(Beginning of DATA FOR THE TASK)

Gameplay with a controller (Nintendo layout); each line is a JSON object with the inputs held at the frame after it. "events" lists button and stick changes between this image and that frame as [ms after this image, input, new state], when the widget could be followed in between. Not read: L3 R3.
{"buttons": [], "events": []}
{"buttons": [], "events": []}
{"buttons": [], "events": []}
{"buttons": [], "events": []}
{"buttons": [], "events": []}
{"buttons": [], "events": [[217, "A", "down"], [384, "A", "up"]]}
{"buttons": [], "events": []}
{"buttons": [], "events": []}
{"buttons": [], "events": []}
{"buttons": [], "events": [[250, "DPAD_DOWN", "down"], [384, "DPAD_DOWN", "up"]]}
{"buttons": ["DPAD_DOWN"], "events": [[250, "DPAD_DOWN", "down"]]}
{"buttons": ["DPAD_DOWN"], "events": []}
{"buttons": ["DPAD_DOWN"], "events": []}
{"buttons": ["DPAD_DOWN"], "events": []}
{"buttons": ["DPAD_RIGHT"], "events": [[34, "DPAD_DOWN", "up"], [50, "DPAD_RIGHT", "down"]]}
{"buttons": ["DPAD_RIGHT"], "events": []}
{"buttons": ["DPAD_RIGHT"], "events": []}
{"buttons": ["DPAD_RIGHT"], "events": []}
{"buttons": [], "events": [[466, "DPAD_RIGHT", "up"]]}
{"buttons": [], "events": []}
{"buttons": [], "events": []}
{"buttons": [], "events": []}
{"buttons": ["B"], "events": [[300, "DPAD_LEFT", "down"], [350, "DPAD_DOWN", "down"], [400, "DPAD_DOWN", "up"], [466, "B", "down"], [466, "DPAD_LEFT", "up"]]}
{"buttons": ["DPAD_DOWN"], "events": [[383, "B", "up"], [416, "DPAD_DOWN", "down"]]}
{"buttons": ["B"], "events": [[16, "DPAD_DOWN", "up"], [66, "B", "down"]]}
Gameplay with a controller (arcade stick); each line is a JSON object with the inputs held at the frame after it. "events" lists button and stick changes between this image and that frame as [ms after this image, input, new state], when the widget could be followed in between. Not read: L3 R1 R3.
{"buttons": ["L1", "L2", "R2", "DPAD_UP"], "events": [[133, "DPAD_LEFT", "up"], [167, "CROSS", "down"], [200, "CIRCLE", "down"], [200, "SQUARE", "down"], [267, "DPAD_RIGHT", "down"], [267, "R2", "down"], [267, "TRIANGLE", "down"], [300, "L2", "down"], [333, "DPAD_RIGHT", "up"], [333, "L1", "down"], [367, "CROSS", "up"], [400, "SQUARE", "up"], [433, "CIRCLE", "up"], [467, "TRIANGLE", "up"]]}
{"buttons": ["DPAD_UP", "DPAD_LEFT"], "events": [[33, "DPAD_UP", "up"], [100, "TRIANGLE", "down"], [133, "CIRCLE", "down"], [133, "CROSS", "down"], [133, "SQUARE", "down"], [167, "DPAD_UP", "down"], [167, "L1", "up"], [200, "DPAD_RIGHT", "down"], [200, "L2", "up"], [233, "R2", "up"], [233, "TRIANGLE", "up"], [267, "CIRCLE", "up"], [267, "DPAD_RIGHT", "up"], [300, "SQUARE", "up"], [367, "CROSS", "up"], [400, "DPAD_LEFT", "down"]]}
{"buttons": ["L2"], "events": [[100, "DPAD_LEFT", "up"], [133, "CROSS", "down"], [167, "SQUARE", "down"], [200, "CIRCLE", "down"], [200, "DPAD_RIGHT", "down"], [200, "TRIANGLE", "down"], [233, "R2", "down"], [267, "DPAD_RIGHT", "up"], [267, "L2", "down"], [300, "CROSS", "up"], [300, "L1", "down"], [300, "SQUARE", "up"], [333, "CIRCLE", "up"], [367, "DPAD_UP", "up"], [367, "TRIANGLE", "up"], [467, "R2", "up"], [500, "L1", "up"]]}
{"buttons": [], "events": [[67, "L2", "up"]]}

(End of DATA FOR THE TASK)

**EXERCISE GOAL**
For this exercise, set down all of the entries again word for word.

**RESPONSE AREA**
Gameplay with a controller (Nintendo layout); each line is a JSON object with the inputs held at the frame after it. "events" lists button and stick changes between this image and that frame as [ms after this image, input, new state], when the widget could be followed in between. Not read: L3 R3.
{"buttons": [], "events": []}
{"buttons": [], "events": []}
{"buttons": [], "events": []}
{"buttons": [], "events": []}
{"buttons": [], "events": []}
{"buttons": [], "events": [[217, "A", "down"], [384, "A", "up"]]}
{"buttons": [], "events": []}
{"buttons": [], "events": []}
{"buttons": [], "events": []}
{"buttons": [], "events": [[250, "DPAD_DOWN", "down"], [384, "DPAD_DOWN", "up"]]}
{"buttons": ["DPAD_DOWN"], "events": [[250, "DPAD_DOWN", "down"]]}
{"buttons": ["DPAD_DOWN"], "events": []}
{"buttons": ["DPAD_DOWN"], "events": []}
{"buttons": ["DPAD_DOWN"], "events": []}
{"buttons": ["DPAD_RIGHT"], "events": [[34, "DPAD_DOWN", "up"], [50, "DPAD_RIGHT", "down"]]}
{"buttons": ["DPAD_RIGHT"], "events": []}
{"buttons": ["DPAD_RIGHT"], "events": []}
{"buttons": ["DPAD_RIGHT"], "events": []}
{"buttons": [], "events": [[466, "DPAD_RIGHT", "up"]]}
{"buttons": [], "events": []}
{"buttons": [], "events": []}
{"buttons": [], "events": []}
{"buttons": ["B"], "events": [[300, "DPAD_LEFT", "down"], [350, "DPAD_DOWN", "down"], [400, "DPAD_DOWN", "up"], [466, "B", "down"], [466, "DPAD_LEFT", "up"]]}
{"buttons": ["DPAD_DOWN"], "events": [[383, "B", "up"], [416, "DPAD_DOWN", "down"]]}
{"buttons": ["B"], "events": [[16, "DPAD_DOWN", "up"], [66, "B", "down"]]}
Gameplay with a controller (arcade stick); each line is a JSON object with the inputs held at the frame after it. "events" lists button and stick changes between this image and that frame as [ms after this image, input, new state], when the widget could be followed in between. Not read: L3 R1 R3.
{"buttons": ["L1", "L2", "R2", "DPAD_UP"], "events": [[133, "DPAD_LEFT", "up"], [167, "CROSS", "down"], [200, "CIRCLE", "down"], [200, "SQUARE", "down"], [267, "DPAD_RIGHT", "down"], [267, "R2", "down"], [267, "TRIANGLE", "down"], [300, "L2", "down"], [333, "DPAD_RIGHT", "up"], [333, "L1", "down"], [367, "CROSS", "up"], [400, "SQUARE", "up"], [433, "CIRCLE", "up"], [467, "TRIANGLE", "up"]]}
{"buttons": ["DPAD_UP", "DPAD_LEFT"], "events": [[33, "DPAD_UP", "up"], [100, "TRIANGLE", "down"], [133, "CIRCLE", "down"], [133, "CROSS", "down"], [133, "SQUARE", "down"], [167, "DPAD_UP", "down"], [167, "L1", "up"], [200, "DPAD_RIGHT", "down"], [200, "L2", "up"], [233, "R2", "up"], [233, "TRIANGLE", "up"], [267, "CIRCLE", "up"], [267, "DPAD_RIGHT", "up"], [300, "SQUARE", "up"], [367, "CROSS", "up"], [400, "DPAD_LEFT", "down"]]}
{"buttons": ["L2"], "events": [[100, "DPAD_LEFT", "up"], [133, "CROSS", "down"], [167, "SQUARE", "down"], [200, "CIRCLE", "down"], [200, "DPAD_RIGHT", "down"], [200, "TRIANGLE", "down"], [233, "R2", "down"], [267, "DPAD_RIGHT", "up"], [267, "L2", "down"], [300, "CROSS", "up"], [300, "L1", "down"], [300, "SQUARE", "up"], [333, "CIRCLE", "up"], [367, "DPAD_UP", "up"], [367, "TRIANGLE", "up"], [467, "R2", "up"], [500, "L1", "up"]]}
{"buttons": [], "events": [[67, "L2", "up"]]}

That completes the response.